* WORK TO BE COMPLETED *
In the listing below, find each line containing "assign" and report it.

*** Begin section ***

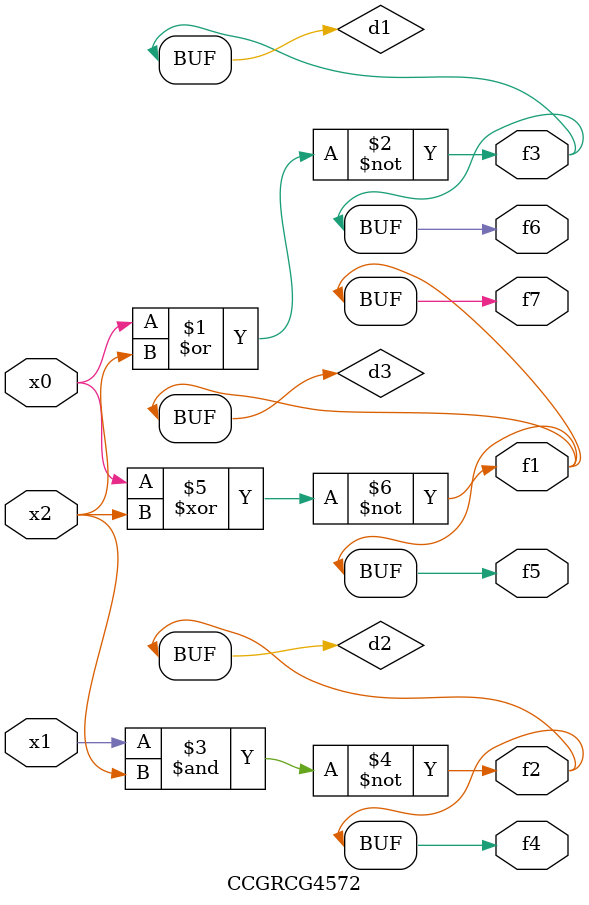
<source format=v>
module CCGRCG4572(
	input x0, x1, x2,
	output f1, f2, f3, f4, f5, f6, f7
);

	wire d1, d2, d3;

	nor (d1, x0, x2);
	nand (d2, x1, x2);
	xnor (d3, x0, x2);
	assign f1 = d3;
	assign f2 = d2;
	assign f3 = d1;
	assign f4 = d2;
	assign f5 = d3;
	assign f6 = d1;
	assign f7 = d3;
endmodule

</source>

*** End section ***

* WRITTEN REPLY *
	assign f1 = d3;
	assign f2 = d2;
	assign f3 = d1;
	assign f4 = d2;
	assign f5 = d3;
	assign f6 = d1;
	assign f7 = d3;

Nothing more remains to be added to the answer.